* ACTIVITY 1
Which exhaust does the next installment in the forum thread about the TTS webisode series cover?
* ACTIVITY 2
Continue the forum thread about the TTS webisode series from the point at which it stops.

* TEXT FOR ANALYSIS
──────

And, are the calipers the same as the RS6 right?


----------



## iMod.:R (Nov 14, 2005)

Hey all quick update to those of you who enjoy the TTS/SF series. The next webisode coming up shortly, covers the Meisterschaft exhaust. However due to perpetually wet weather and random filming assignments that have put me all over the USA this past two months I am obviously a bit tardy with the next installment. I want really good exhaust tones so hopefully the next installment can wrap up shooting this weekend and I can get Webisode 10 completed and up next week.

Thanks for bearing with me as sometimes a one man show can be difficult to pull off!
Jason


----------



## SoSuMi (May 14, 2004)

Looking forward to seeing your work!... especially the "exhaust tone". Seems that Audi made a change in the exhaust between the time I test drove a TTS (last October) and February when I picked mine up. Mine is much quieter.

I'm scheduled for an APR tune this Saturday so I won't have to be sweating those 2011 EA888 TT's with a tune


----------



## SKNKWRX (Sep 27, 1999)

──────

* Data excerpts

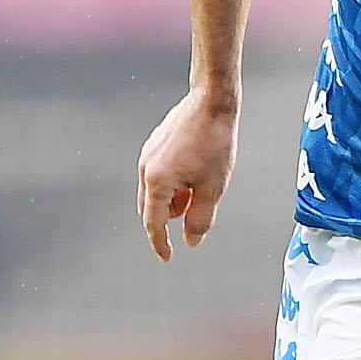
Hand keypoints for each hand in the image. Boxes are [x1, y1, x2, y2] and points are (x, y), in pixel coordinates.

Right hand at [138, 91, 238, 261]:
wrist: (211, 102)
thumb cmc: (214, 143)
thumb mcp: (213, 188)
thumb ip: (200, 219)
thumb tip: (190, 241)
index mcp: (157, 182)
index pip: (154, 224)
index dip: (161, 244)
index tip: (168, 258)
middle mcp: (146, 170)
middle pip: (151, 209)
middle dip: (170, 218)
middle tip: (194, 213)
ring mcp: (148, 156)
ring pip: (155, 192)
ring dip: (174, 200)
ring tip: (201, 186)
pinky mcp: (154, 146)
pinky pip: (158, 175)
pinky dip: (173, 184)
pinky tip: (195, 172)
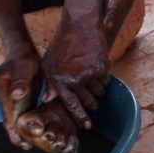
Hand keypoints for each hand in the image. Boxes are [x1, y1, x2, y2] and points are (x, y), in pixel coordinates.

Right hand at [0, 47, 44, 149]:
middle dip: (16, 134)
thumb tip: (16, 95)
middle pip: (8, 119)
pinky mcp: (17, 98)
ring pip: (14, 117)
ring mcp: (10, 98)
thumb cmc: (24, 58)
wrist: (21, 51)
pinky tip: (34, 129)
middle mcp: (4, 97)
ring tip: (30, 143)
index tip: (20, 142)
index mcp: (2, 91)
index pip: (7, 115)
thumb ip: (20, 81)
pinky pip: (20, 112)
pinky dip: (25, 121)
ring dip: (20, 130)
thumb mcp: (24, 67)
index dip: (13, 130)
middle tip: (26, 147)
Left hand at [40, 14, 107, 129]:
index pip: (72, 105)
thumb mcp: (48, 65)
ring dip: (98, 93)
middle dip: (92, 105)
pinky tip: (96, 73)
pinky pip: (106, 82)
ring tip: (93, 87)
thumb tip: (48, 101)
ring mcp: (90, 73)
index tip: (88, 126)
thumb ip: (50, 84)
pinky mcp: (103, 67)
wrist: (80, 26)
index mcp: (60, 80)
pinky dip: (103, 81)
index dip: (81, 117)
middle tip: (93, 106)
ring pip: (99, 93)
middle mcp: (75, 79)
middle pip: (89, 101)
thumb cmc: (62, 46)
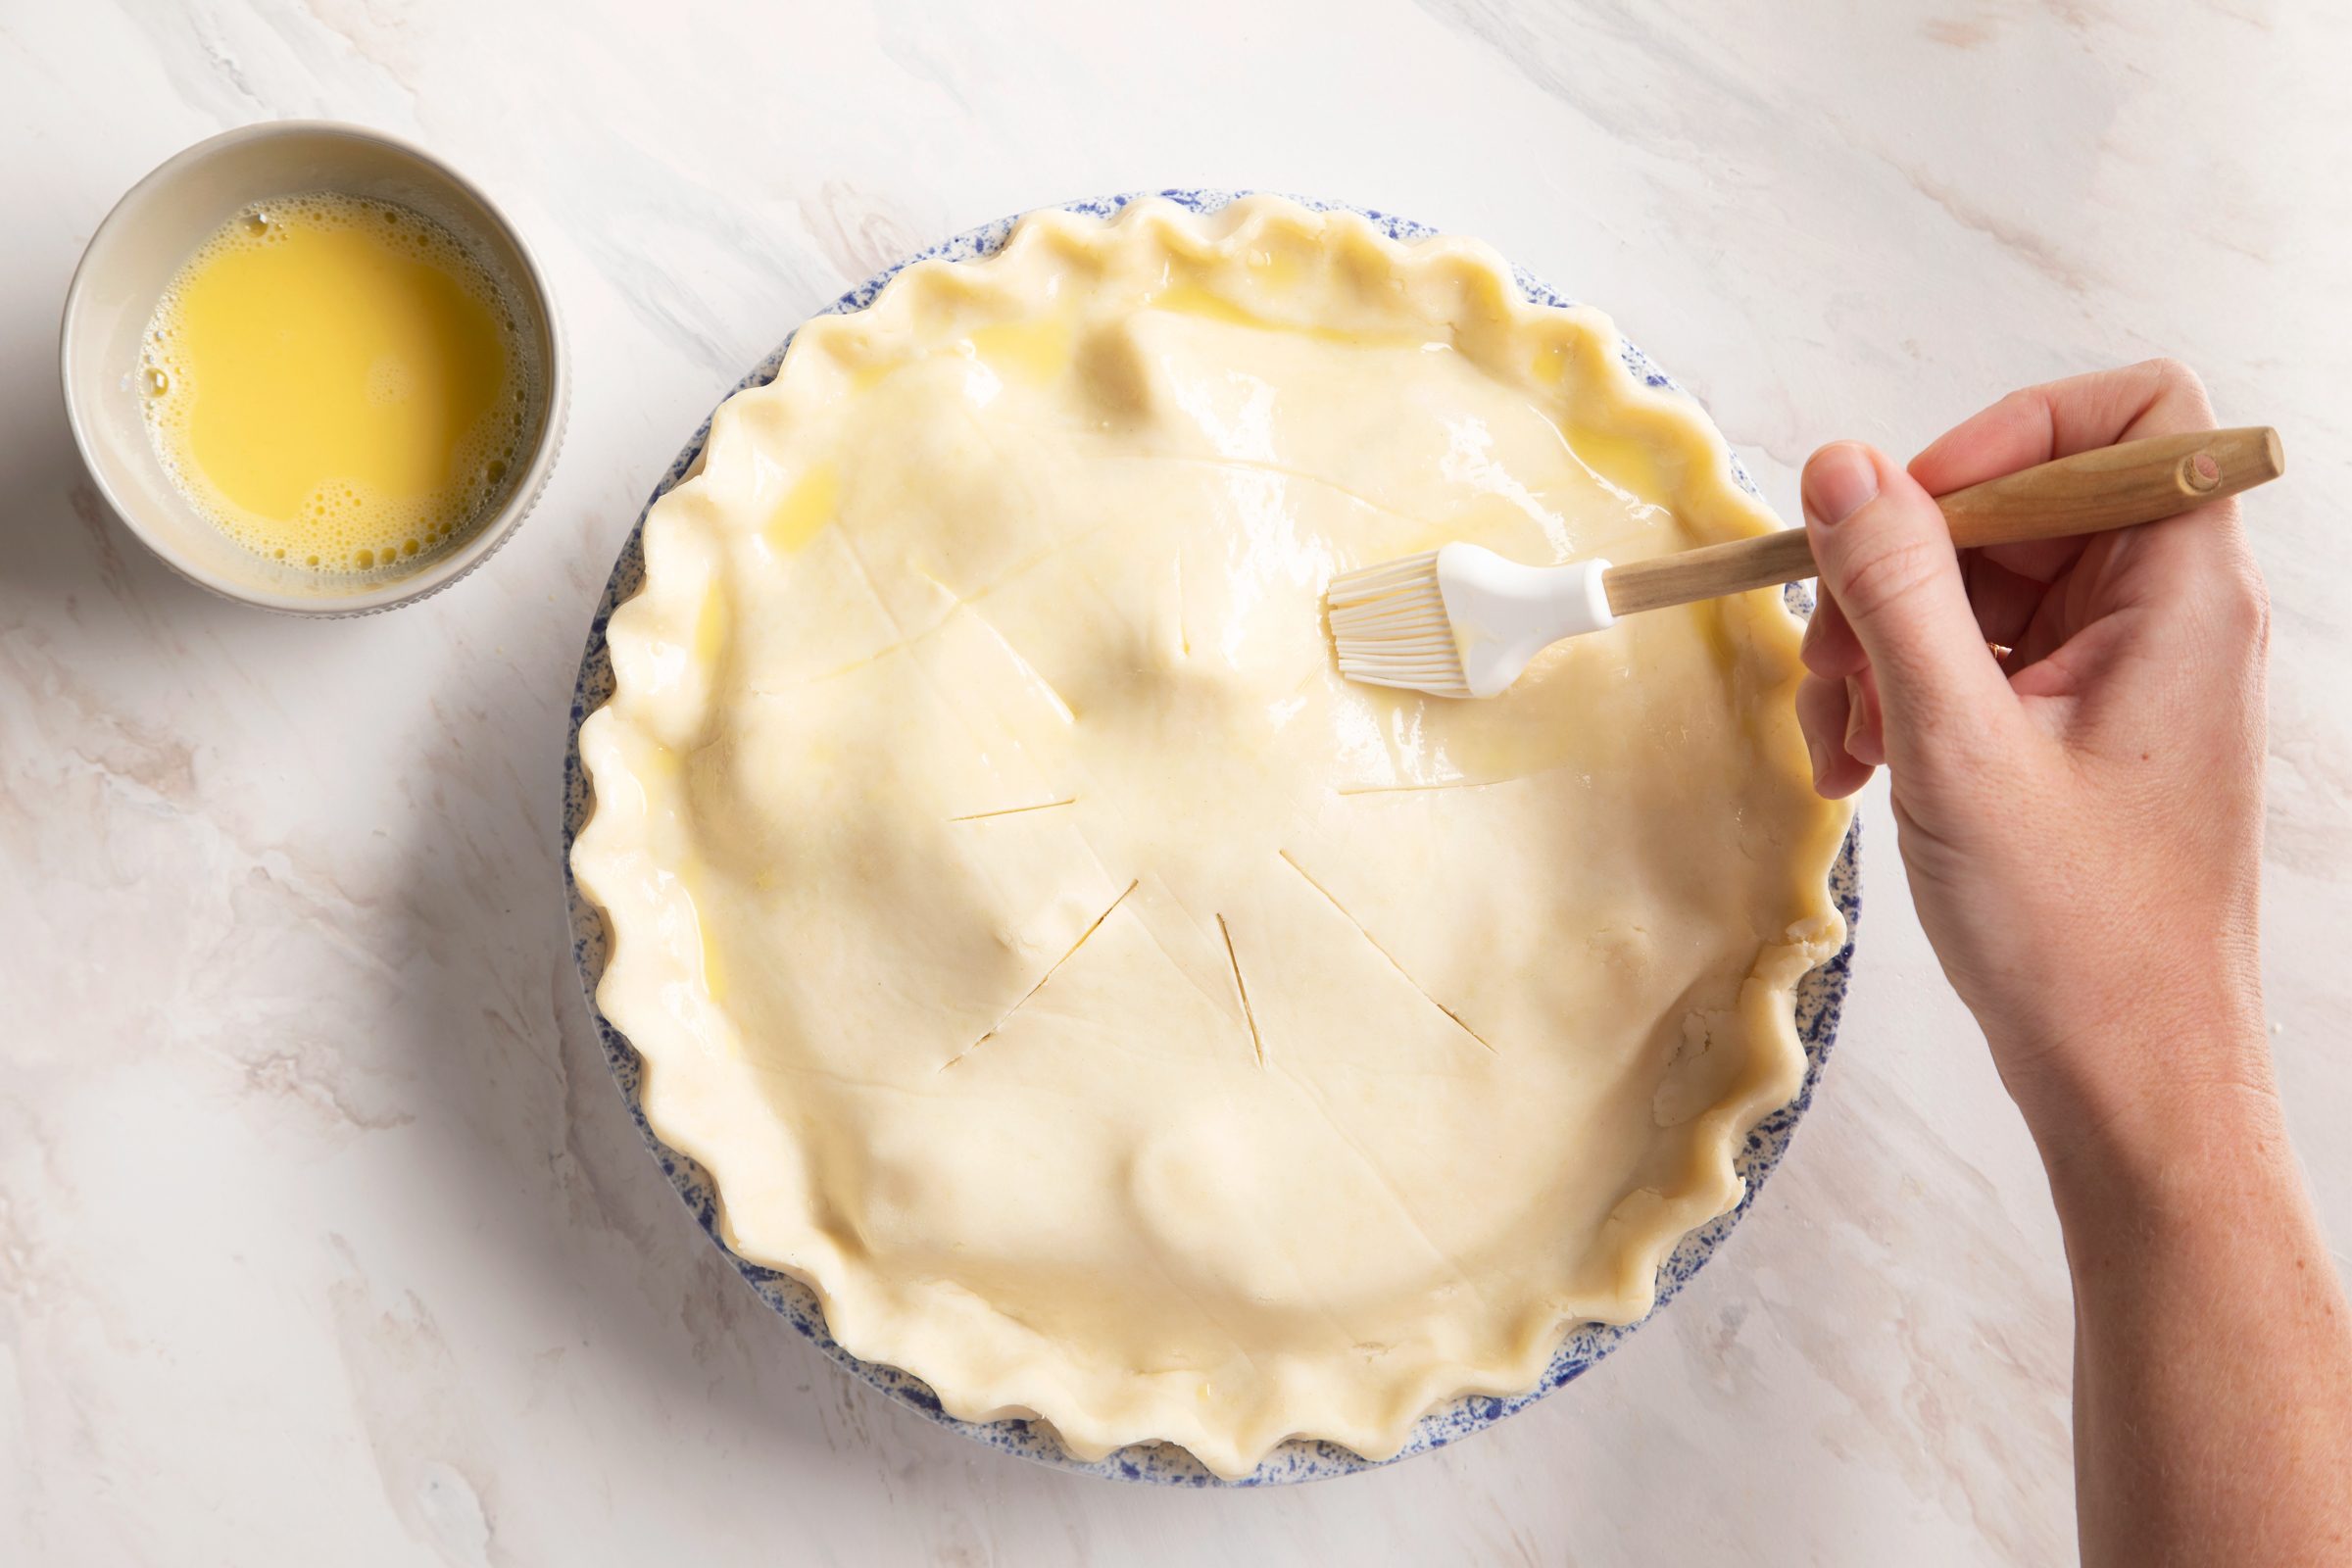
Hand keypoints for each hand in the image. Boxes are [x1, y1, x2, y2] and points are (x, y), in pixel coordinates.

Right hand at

──────

* TASK RESULT 1
The Meisterschaft exhaust.

* TASK RESULT 2
SoSuMi said:


> Looking forward to seeing your work!... especially the "exhaust tone". Seems that Audi made a change in the exhaust between the time I test drove a TTS (last October) and February when I picked mine up. Mine is much quieter.
> 
> I'm scheduled for an APR tune this Saturday so I won't have to be sweating those 2011 EA888 TT's with a tune


They stopped using the 'noise pipe' which sends engine noise into the passenger cabin. Definately excited to see how the valved Meisterschaft turns out.


----------



## SoSuMi (May 14, 2004)

SKNKWRX said:


> They stopped using the 'noise pipe' which sends engine noise into the passenger cabin.


That was my guess. My TTS seems just as quiet as my previous A4. Either that or my hearing is totally shot.


----------



## hellapinoy (Apr 25, 2011)

Hey, awesome car! I saw your post on the dsg thread. My buddy has a tts and installed the dsg flas and his car loses power between 6200-7100 before shifting. Do you notice a simi,ar decrease in power or engine sound at that rpm level?


----------



## SoSuMi (May 14, 2004)

hellapinoy said:


> Hey, awesome car! I saw your post on the dsg thread. My buddy has a tts and installed the dsg flas and his car loses power between 6200-7100 before shifting. Do you notice a simi,ar decrease in power or engine sound at that rpm level?


I haven't cracked 7100 rpms yet... just the upper 6's. Since my reflash I haven't found a good place to WOT my car so I can't say. Hopefully I will get a chance to find out in the near future. A couple of times I have gone out specifically to go ape ****e but there's just been too much traffic. Such is life in NE Ohio...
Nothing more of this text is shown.